Added to that is the fact that the language is almost never spoken in life in the same way that it is in textbooks (or apps) so hearing from a range of people speaking the language, as you do with the Lingoda format, which is not focused on matching a student with a single instructor (there is no Peloton-style following around instructors here), works very well.
On the subject of the teachers, it’s an interesting format that taps a little into the concept of the gig economy, although it’s not the same as being employed as a delivery driver or cleaner.
Lingoda notes that teachers set their own schedules and call classes themselves, rather than being ordered into them. Students meanwhile pay for courses along a sliding scale depending on various factors like whether you opt for group or one-to-one classes, how frequently you use the service, and which language you are learning, with per-classes prices typically ranging between $6.75 and $14.30 depending on what you choose.
Students can request a teaching level if they want it: there is always a wide selection yet with dozens of levels between basic A1 and advanced C1 proficiency, if you don’t find what you want and order it, it can take between a day and a week for it to materialise, typically with 1-5 students per class. But in any case, a teacher needs to set the class herself or himself. This format makes it fall into more standardized language learning labor models.
“We closely mirror the business model of traditional (brick and mortar) in-person language schools, where teachers work part time in compliance with local laws and have the flexibility to schedule their own classes,” a spokesperson said. “The main difference is that our model brings in-person classes online, but we are still following the same local guidelines.”
After students complete a course, Lingoda provides them with a certification. In English, you can take a recognized Cambridge assessment to verify your proficiency.
Lingoda’s growth is coming at an interesting moment in the world of online education, which has been one of the big juggernauts of the last year. Schools shutting down in-person learning, people spending more time at home, and the need for many of us to feel like we are doing something at a time of so many restrictions have all driven people to spend time learning online have all driven edtech companies to expand, and the technology that’s being used for the purpose to continue evolving.

▶ [EXCERPTED DATA]:
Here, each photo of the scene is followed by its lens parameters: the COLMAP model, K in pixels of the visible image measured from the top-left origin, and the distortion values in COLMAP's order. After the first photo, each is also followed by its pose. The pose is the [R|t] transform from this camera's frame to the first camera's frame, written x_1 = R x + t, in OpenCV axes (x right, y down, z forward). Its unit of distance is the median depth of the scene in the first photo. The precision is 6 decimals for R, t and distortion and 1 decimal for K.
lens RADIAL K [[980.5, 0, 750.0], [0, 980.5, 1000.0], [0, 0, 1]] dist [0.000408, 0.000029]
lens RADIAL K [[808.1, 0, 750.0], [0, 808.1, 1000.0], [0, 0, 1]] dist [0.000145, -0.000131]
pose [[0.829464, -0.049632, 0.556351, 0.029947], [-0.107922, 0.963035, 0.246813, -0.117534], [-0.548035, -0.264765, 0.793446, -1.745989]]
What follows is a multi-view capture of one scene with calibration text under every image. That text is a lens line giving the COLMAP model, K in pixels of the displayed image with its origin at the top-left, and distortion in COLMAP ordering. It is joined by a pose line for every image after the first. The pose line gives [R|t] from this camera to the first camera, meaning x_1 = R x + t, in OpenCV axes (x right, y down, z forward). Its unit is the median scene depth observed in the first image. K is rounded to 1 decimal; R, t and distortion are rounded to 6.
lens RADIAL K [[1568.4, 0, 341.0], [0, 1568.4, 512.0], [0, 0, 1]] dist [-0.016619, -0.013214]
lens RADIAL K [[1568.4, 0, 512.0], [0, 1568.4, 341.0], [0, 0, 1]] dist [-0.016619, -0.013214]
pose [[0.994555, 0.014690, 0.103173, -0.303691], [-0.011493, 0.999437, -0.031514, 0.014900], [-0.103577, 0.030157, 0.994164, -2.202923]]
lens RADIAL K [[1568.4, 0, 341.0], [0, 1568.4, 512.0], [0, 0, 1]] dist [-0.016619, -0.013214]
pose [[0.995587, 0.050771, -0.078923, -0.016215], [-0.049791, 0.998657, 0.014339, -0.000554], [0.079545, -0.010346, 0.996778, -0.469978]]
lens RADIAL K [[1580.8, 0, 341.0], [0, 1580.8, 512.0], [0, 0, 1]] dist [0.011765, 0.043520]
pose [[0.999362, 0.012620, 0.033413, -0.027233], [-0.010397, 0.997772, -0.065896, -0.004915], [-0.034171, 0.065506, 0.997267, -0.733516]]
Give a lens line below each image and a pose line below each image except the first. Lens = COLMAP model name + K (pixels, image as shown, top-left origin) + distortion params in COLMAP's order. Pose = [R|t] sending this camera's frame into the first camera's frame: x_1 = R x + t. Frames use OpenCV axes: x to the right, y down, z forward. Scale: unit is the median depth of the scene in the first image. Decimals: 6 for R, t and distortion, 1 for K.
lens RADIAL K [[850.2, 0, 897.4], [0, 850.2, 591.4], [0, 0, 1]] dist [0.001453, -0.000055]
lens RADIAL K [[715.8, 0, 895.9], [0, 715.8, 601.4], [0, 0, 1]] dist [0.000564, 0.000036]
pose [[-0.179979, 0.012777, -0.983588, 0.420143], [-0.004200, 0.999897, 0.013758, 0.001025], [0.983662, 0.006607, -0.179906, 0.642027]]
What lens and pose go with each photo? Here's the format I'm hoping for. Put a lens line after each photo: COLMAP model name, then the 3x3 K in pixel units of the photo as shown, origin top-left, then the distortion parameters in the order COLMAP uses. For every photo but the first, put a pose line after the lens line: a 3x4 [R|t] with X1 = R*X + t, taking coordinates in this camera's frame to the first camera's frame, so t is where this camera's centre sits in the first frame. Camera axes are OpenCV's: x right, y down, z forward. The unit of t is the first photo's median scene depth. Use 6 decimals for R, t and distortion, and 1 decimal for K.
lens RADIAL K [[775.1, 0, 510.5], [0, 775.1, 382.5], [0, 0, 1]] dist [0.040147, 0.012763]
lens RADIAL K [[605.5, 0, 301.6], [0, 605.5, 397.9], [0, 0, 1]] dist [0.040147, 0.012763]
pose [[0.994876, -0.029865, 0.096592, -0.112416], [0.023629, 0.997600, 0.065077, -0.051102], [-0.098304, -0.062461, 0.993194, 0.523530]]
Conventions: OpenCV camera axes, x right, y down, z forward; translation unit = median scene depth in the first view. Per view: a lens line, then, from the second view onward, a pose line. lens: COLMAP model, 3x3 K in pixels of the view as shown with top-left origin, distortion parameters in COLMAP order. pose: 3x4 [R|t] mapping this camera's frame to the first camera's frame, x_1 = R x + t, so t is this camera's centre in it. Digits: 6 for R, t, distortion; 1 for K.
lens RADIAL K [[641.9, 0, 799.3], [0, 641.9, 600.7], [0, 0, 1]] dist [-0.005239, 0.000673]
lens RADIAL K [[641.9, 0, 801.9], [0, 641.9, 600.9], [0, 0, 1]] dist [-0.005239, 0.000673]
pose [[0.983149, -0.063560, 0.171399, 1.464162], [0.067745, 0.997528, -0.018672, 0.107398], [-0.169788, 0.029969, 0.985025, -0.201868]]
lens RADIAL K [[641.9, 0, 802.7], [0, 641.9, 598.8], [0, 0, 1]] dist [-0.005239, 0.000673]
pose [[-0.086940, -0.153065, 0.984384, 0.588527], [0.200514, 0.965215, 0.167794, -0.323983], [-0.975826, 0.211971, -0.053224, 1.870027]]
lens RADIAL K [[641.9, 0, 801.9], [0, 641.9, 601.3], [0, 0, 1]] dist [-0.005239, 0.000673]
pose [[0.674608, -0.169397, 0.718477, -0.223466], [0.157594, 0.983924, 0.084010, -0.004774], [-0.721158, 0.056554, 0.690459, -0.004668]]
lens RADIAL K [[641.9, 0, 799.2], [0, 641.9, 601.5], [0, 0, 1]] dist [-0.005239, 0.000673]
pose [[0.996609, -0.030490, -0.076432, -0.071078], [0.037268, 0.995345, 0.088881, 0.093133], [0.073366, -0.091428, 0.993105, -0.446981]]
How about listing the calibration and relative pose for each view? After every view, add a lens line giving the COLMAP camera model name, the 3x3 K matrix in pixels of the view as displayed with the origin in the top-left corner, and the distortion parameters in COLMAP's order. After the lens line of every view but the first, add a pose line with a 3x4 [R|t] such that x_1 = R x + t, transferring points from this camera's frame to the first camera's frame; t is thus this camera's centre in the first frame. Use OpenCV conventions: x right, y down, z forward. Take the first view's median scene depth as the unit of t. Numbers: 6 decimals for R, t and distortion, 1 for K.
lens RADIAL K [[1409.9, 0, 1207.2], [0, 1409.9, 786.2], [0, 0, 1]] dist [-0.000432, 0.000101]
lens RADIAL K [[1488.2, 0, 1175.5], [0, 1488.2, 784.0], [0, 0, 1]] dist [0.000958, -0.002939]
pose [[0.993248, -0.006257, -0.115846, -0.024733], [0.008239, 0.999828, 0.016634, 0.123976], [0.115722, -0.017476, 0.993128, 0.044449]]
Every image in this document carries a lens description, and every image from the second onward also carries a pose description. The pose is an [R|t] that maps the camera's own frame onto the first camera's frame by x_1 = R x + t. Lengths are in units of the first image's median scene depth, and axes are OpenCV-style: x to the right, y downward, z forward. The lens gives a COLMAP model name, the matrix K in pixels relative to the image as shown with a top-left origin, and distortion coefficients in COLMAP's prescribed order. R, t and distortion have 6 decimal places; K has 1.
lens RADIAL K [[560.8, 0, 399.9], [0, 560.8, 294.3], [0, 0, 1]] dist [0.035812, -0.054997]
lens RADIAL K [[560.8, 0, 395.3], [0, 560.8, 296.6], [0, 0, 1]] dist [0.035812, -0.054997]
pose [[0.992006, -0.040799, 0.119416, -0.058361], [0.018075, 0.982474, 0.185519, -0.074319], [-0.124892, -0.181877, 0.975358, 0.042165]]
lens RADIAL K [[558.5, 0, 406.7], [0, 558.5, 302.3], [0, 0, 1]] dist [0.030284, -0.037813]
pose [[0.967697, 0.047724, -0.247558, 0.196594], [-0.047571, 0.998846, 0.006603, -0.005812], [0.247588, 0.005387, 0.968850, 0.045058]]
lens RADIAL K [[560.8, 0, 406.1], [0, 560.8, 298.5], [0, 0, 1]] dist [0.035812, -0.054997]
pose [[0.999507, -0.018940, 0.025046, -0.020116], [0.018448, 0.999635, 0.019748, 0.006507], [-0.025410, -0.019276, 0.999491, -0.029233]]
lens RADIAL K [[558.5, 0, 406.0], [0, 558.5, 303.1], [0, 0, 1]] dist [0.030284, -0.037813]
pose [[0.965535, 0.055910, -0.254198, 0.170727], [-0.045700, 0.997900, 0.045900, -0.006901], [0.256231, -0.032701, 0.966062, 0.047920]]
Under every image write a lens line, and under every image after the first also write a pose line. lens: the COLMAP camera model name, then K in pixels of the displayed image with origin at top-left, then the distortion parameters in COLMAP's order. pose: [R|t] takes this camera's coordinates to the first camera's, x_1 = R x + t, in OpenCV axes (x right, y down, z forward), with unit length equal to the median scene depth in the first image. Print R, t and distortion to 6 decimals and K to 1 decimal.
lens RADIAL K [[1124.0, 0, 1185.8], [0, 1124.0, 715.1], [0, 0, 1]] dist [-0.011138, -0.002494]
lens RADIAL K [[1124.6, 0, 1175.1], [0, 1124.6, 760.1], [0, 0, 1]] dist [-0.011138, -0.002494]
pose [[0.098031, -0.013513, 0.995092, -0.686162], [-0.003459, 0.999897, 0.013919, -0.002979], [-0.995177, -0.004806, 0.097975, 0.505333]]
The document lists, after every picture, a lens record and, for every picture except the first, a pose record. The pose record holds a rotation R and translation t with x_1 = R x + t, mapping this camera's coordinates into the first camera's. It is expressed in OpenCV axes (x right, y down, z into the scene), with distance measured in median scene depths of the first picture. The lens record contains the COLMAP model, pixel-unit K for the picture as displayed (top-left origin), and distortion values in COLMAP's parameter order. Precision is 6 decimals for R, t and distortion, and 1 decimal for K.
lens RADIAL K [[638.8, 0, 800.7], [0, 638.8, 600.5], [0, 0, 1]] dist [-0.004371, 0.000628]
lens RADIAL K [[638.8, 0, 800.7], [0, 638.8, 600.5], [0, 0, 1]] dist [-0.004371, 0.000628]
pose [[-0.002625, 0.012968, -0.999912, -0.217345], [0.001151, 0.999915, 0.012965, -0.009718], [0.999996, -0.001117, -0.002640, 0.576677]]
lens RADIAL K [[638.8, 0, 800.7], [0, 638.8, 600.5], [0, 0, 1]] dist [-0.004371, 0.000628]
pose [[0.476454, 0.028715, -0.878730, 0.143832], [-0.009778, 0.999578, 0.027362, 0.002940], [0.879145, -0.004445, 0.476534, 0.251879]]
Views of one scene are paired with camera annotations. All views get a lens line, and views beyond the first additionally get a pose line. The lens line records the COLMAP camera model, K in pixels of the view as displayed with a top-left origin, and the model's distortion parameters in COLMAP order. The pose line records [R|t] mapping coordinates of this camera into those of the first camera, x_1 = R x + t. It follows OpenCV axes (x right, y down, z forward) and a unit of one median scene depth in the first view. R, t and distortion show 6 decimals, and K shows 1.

▶ [EXERCISE INSTRUCTIONS]:
- A) What range do per-class prices typically fall in according to the Lingoda passage?
- B) Resume the Lingoda passage right after its final sentence.
The lines are separate material, unrelated to the Lingoda passage.

▶ [YOUR RESPONSES]:
- A) Between $6.75 and $14.30.

- B)
To be clear, Lingoda has been around for years and was not hatched out of pandemic conditions: many of the learners that it has attracted are those who might have otherwise attended an in-person language class run by one of the many smaller schools you might come across in a typical city (London has hundreds of them), learning because they are planning to relocate or study abroad, or because people have newly arrived in a country and need to learn the language to get by, or they have to learn it for work.
But what’s been interesting in this last year is how services created for one kind of environment have been taken up in our “new normal.” The classes that Lingoda offers become a promise of a moment when we will be able to visit more places again, and hopefully order coffees, argue about jaywalkers, and chat with strangers here and there a little more easily.
“The language learning market is increasingly shifting to online offerings that provide consumers with a more convenient, flexible and cost-effective way to improve their foreign language skills,” said Matthias Allgaier, MD at Summit Partners, in a statement. “We believe Lingoda has developed one of the most comprehensive and effective online language learning solutions globally and is positioned to benefit from the ongoing and accelerating trend of digitization in education. We are thrilled to partner with the entire Lingoda team, and we are excited about the future for this business.” Allgaier is joining Lingoda’s board with this round.